The Storm that Darkened the Entire World:
Did a Tsunami Strike Java and Sumatra During Ancient Times? By Dr. Caesar Voûte and Mark Long
Fig. 1: Southeast Asia
Although the catastrophic tsunami that struck Southern Asia on 27 December 2004 may have seemed to some as if it had been unleashed right out of the blue, historical accounts from around the region suggest it would be dangerous to dismiss last year's natural disaster as a one-time fluke.
The violent eruption of Krakatoa that took place in 1883 had likewise triggered a devastating tsunami.

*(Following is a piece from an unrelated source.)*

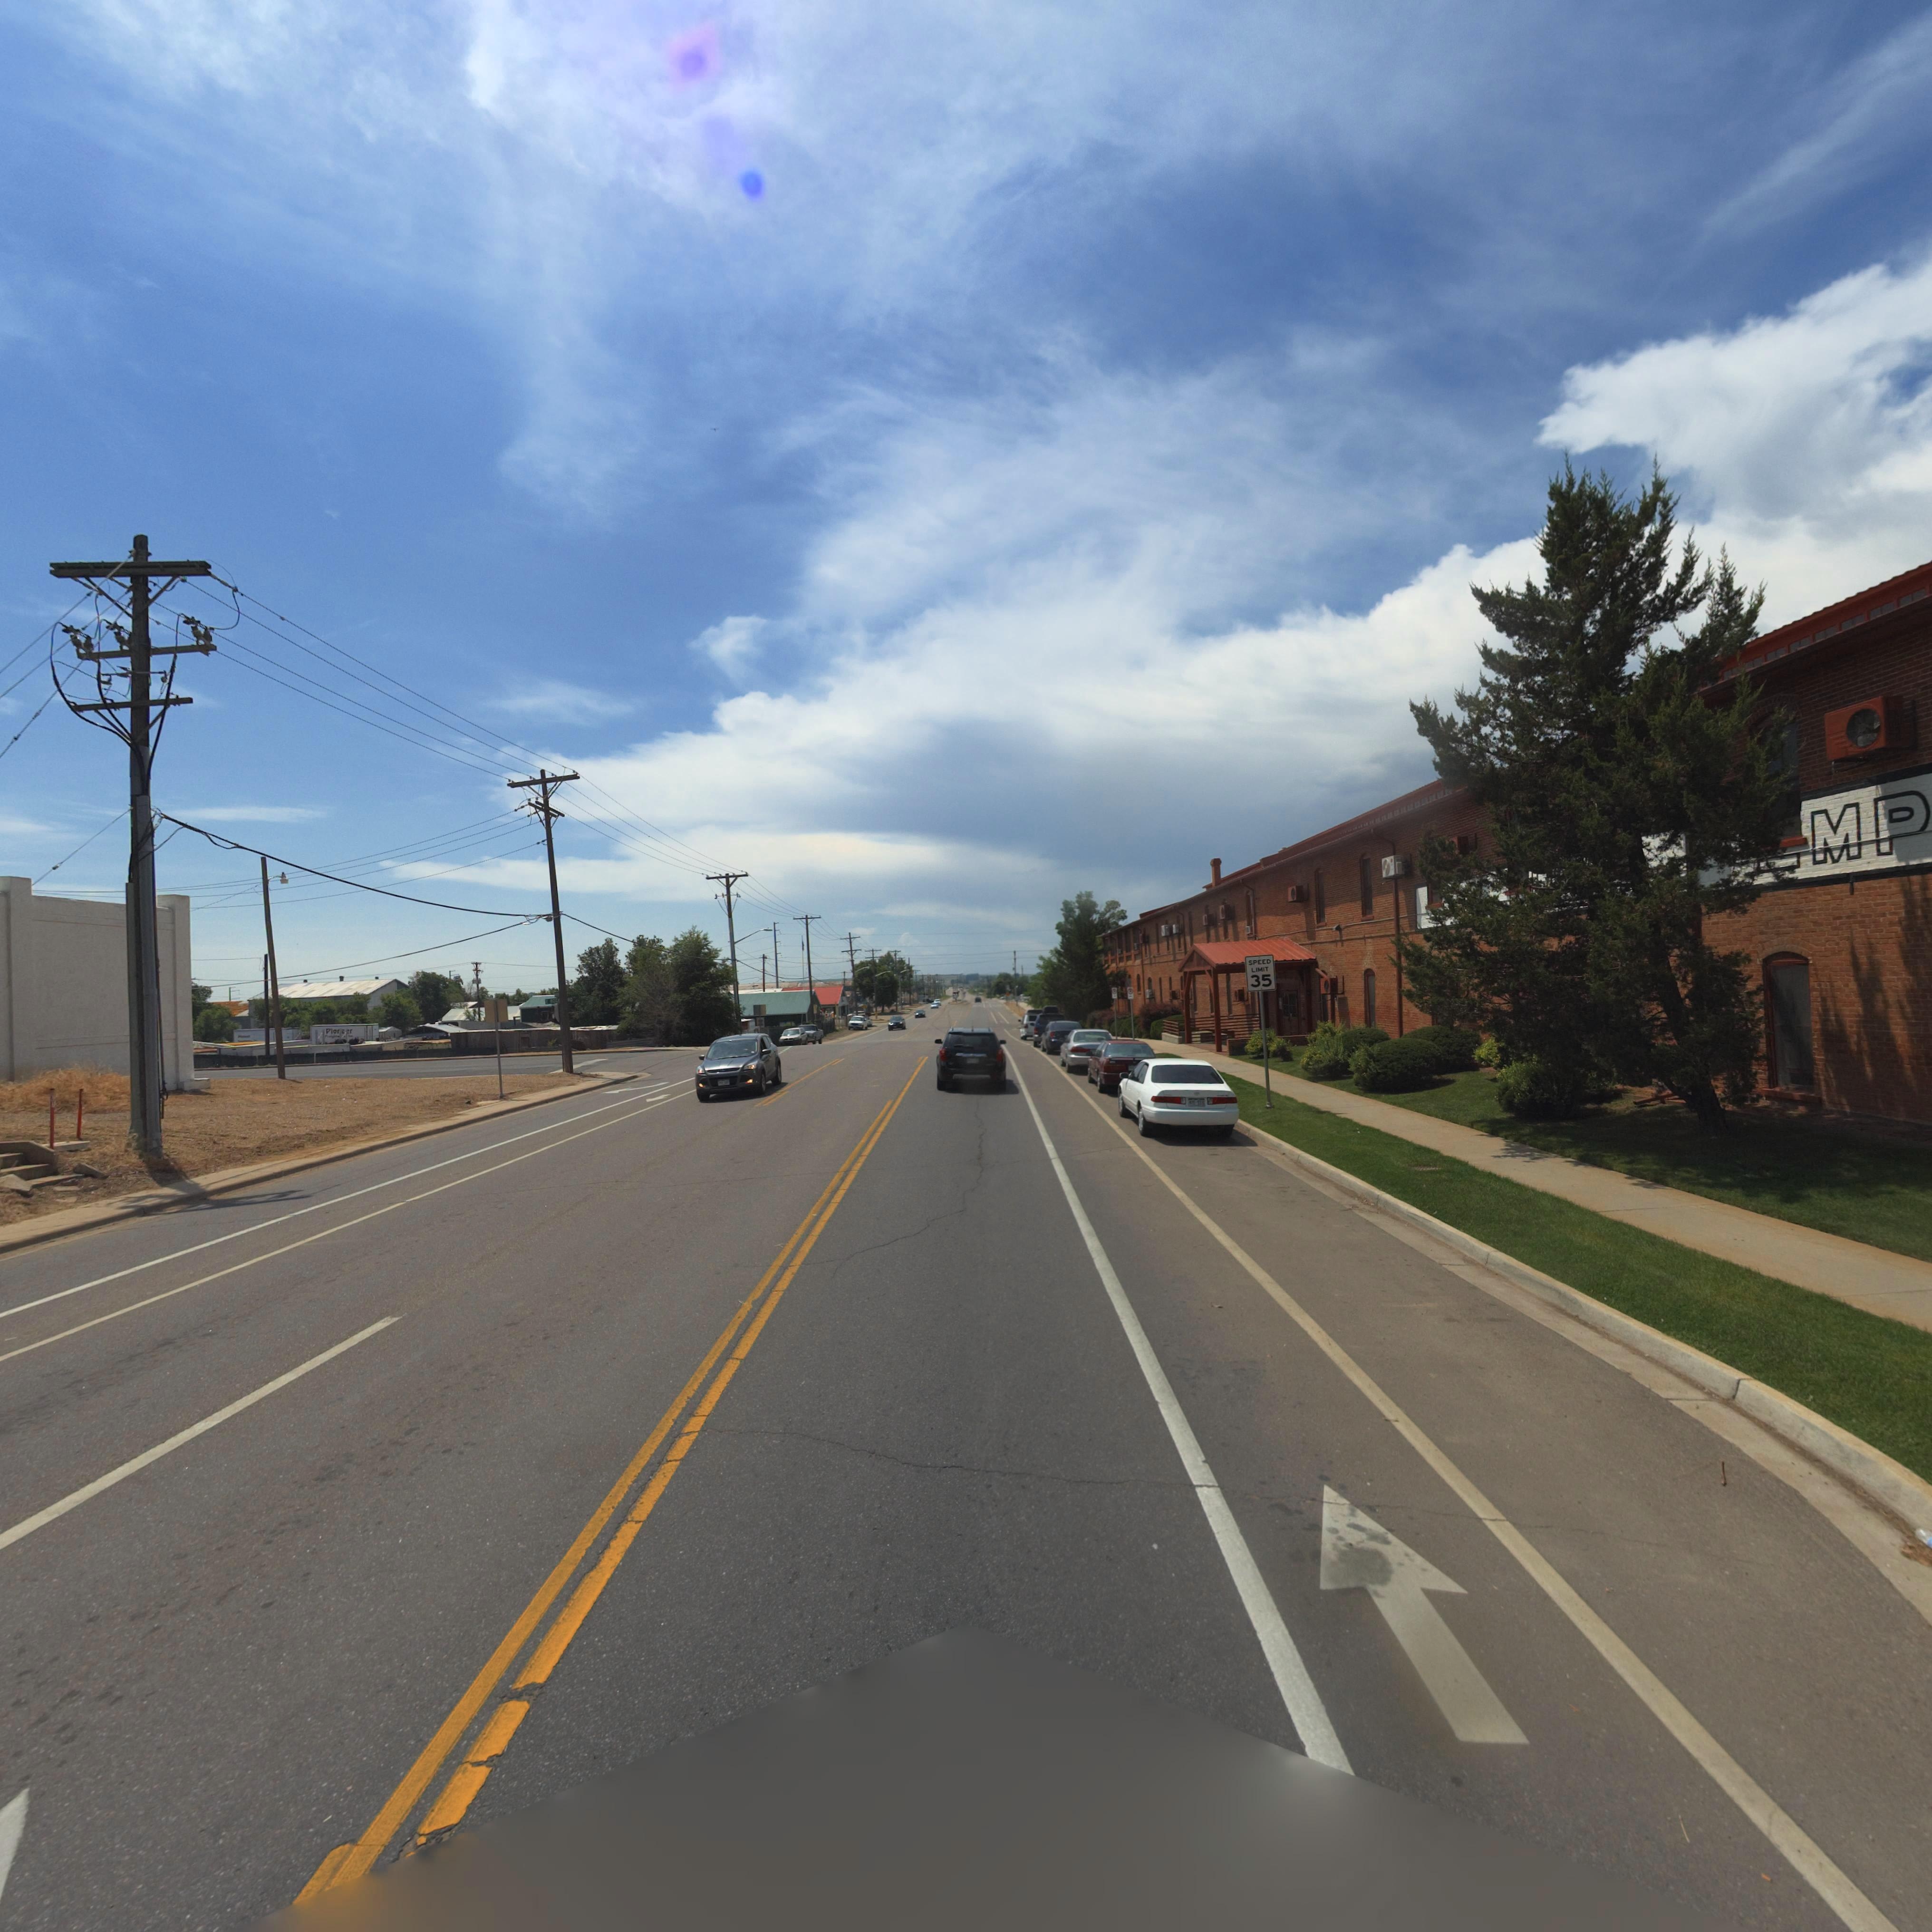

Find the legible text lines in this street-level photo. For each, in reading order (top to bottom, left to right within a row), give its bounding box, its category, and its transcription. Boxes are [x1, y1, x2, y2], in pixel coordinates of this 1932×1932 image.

[545, 997, 573, 1004] StreetName: E ROG*** RD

Moreover, the eruption of Sumbawa Island's Mount Tambora in 1815 ranks as the most explosive volcanic event known to have taken place over the course of the past 10,000 years. Ancient Sri Lankan chronicles such as the Mahavamsa and the Rajavaliya also tell us that India's island neighbor had borne the brunt of cataclysmic floods as far back as 2,200 years ago.
But what is not generally appreciated is that an Old Javanese manuscript kept in the royal palace of the Sultan of Surakarta describes yet another natural catastrophe of gargantuan proportions ? one that may very well have played a pivotal role in shaping the development of ancient civilizations across a swath of Southeast Asia extending from Java and Sumatra to the Isthmus of Kra on the Malay Peninsula. It is this last record which so poignantly reminds us of the adage that warns: "Those who fail to remember the past are condemned to repeat it."